## [REQUIREMENT]
Among the entries below, one stretch runs from the line that contains "right eye: (679, 410)" through the line that contains "left shoulder: (54, 248)". Repeat that stretch exactly, ends included, and only that.

## [SUPPLIED MATERIAL]
########################################
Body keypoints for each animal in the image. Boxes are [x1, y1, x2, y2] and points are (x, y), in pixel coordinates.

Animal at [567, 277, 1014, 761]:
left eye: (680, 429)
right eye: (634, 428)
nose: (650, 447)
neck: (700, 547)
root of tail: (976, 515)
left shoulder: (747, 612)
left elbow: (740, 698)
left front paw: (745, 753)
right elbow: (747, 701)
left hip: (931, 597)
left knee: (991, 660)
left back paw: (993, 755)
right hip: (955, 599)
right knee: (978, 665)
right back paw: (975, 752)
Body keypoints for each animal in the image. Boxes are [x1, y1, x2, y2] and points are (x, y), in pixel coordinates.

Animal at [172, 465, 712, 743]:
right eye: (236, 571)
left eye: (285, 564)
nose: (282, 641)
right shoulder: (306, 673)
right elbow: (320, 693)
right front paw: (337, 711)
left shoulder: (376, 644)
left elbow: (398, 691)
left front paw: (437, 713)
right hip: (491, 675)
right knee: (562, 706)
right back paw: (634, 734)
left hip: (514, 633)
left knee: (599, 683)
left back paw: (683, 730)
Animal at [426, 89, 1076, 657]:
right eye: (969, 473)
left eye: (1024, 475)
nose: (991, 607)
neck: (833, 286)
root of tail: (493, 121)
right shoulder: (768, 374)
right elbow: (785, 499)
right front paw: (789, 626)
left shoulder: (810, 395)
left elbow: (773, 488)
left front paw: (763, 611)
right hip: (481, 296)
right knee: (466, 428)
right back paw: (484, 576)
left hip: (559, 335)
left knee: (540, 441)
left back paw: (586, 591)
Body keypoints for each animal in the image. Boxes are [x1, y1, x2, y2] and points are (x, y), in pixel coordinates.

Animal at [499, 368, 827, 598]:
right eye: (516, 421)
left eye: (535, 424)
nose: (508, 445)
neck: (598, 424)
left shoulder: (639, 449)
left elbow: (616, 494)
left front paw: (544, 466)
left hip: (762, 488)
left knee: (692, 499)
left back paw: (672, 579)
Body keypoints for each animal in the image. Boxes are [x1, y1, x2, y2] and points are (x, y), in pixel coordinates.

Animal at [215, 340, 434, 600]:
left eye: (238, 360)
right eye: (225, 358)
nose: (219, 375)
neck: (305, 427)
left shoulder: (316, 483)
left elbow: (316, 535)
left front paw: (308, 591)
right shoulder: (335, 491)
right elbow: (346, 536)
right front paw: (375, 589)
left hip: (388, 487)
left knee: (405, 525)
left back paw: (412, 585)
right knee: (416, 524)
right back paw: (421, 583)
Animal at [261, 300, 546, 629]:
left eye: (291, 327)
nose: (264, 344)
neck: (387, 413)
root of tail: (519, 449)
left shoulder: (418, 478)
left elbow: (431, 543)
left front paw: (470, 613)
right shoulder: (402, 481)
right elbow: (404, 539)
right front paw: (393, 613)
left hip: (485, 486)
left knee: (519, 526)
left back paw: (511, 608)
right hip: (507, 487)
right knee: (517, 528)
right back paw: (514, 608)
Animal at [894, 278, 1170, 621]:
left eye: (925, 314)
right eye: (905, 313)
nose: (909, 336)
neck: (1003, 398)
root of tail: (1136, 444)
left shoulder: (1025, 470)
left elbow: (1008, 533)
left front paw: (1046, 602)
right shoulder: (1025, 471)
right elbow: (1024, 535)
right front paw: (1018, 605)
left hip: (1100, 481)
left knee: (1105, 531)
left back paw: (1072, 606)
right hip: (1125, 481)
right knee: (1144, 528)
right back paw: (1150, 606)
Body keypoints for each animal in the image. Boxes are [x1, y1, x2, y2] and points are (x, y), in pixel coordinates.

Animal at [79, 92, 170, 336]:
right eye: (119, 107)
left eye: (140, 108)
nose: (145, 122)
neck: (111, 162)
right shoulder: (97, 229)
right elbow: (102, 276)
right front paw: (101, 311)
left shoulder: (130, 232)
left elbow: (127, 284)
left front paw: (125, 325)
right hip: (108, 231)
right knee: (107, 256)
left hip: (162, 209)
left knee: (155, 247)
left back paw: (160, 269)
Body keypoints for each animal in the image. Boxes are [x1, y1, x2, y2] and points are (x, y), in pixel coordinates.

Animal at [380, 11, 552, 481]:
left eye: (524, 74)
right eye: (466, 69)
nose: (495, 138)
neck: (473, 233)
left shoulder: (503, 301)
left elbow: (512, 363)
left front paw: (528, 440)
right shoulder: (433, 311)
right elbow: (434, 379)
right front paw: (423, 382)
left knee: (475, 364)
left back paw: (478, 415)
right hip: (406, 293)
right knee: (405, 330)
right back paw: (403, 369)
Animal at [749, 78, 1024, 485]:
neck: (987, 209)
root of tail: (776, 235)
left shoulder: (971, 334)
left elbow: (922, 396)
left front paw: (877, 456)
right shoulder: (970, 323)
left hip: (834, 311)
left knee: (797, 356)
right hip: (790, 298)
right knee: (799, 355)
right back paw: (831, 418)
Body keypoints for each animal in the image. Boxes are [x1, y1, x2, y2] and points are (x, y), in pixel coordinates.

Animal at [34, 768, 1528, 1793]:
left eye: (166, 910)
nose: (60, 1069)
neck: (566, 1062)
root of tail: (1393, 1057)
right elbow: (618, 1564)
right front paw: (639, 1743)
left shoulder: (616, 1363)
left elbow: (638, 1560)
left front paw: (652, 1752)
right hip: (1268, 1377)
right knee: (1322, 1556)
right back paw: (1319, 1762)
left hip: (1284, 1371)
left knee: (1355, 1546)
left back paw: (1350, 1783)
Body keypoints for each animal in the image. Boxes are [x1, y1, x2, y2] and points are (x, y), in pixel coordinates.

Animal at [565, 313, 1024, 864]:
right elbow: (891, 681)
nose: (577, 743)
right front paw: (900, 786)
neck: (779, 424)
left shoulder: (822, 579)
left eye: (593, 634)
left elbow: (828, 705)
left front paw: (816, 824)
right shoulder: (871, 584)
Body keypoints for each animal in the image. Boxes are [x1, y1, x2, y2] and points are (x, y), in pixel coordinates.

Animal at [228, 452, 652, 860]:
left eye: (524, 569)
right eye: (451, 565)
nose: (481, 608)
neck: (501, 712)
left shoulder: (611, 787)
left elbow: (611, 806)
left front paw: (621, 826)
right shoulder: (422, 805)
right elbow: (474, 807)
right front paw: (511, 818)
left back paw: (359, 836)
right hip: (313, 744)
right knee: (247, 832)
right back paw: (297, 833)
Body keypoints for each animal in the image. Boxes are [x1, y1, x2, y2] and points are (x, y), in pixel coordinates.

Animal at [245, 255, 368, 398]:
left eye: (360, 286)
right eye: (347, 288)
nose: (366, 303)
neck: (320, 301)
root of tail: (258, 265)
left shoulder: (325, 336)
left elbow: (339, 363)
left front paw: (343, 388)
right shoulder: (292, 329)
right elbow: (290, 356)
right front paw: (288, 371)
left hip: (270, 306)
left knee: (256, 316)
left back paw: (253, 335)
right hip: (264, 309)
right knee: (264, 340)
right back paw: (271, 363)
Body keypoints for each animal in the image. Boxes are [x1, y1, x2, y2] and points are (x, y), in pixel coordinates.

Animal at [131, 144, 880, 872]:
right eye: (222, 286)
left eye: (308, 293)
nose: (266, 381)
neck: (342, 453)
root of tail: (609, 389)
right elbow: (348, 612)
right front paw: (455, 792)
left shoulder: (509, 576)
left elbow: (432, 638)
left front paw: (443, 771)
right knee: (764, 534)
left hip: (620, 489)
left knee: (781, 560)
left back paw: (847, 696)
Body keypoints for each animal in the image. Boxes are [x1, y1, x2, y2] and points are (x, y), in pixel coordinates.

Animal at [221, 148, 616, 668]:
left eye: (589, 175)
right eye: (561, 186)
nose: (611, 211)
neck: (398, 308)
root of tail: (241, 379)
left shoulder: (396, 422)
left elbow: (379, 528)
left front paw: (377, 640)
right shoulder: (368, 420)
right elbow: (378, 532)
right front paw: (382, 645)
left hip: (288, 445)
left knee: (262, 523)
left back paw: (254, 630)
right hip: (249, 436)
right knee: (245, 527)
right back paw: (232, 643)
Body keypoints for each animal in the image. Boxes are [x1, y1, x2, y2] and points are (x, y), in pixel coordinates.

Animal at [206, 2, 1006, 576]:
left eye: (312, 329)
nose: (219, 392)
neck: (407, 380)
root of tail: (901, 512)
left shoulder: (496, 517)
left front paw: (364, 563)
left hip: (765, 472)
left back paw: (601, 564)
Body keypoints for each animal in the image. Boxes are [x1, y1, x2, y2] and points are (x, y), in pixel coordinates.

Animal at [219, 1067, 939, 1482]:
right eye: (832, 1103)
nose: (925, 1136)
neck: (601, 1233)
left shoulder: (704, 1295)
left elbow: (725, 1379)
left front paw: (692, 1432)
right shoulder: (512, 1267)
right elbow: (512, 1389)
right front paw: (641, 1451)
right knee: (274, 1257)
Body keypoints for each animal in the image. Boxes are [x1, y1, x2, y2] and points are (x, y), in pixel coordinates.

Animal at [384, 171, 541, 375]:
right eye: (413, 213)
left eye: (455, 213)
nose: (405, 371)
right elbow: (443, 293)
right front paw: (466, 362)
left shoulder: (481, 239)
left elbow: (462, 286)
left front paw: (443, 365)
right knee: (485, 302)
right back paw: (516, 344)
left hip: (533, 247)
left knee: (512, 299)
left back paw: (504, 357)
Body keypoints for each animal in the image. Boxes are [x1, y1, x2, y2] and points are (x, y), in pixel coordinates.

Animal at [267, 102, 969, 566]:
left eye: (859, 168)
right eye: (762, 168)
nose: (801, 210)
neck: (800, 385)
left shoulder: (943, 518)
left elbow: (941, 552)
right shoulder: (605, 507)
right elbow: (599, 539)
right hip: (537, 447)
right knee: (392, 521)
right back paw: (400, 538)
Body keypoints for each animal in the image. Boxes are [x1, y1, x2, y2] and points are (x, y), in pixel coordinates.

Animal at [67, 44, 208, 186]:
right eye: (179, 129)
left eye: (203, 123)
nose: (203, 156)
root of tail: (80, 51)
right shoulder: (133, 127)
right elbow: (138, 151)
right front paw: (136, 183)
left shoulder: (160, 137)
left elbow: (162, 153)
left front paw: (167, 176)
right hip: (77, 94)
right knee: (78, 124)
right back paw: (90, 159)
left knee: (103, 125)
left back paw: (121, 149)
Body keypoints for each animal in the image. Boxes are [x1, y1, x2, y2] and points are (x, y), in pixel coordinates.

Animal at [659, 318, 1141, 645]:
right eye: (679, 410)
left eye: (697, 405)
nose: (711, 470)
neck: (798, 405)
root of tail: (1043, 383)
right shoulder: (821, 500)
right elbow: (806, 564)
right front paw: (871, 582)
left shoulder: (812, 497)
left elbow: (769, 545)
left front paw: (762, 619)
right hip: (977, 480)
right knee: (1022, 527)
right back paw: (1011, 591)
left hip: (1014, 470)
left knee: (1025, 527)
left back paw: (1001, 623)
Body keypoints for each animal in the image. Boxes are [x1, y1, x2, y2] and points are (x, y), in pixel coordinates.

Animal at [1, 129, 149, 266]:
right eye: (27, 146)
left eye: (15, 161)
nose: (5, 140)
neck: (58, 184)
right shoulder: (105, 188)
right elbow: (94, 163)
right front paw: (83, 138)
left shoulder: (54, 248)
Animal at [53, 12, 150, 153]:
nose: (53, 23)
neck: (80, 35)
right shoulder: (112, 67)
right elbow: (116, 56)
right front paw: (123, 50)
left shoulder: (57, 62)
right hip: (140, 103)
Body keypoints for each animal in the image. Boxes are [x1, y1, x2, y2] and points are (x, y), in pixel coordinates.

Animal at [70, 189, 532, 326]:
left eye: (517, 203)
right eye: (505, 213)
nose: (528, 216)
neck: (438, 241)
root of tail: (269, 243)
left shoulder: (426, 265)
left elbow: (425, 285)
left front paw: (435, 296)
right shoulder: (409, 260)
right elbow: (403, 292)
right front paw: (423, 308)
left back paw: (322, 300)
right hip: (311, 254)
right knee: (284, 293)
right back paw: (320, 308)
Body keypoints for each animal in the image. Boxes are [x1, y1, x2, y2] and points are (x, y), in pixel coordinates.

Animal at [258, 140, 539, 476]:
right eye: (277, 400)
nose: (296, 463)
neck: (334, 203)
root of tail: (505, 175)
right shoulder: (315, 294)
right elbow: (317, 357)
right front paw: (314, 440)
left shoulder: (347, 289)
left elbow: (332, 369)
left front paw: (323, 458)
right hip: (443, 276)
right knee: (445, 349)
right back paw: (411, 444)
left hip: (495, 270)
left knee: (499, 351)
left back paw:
########################################
## [TASK SOLUTION]
right eye: (679, 410)
left eye: (697, 405)
nose: (711, 470)
neck: (798, 405)
root of tail: (1043, 383)
right shoulder: (821, 500)
right elbow: (806, 564)
right front paw: (871, 582)
left shoulder: (812, 497)
left elbow: (769, 545)
left front paw: (762, 619)
right hip: (977, 480)
right knee: (1022, 527)
right back paw: (1011, 591)
left hip: (1014, 470)
left knee: (1025, 527)
left back paw: (1001, 623)
Body keypoints for each animal in the image. Boxes are [x1, y1, x2, y2] and points are (x, y), in pixel coordinates.

Animal at [1, 129, 149, 266]:
right eye: (27, 146)
left eye: (15, 161)
nose: (5, 140)
neck: (58, 184)
right shoulder: (105, 188)
right elbow: (94, 163)
right front paw: (83, 138)
left shoulder: (54, 248)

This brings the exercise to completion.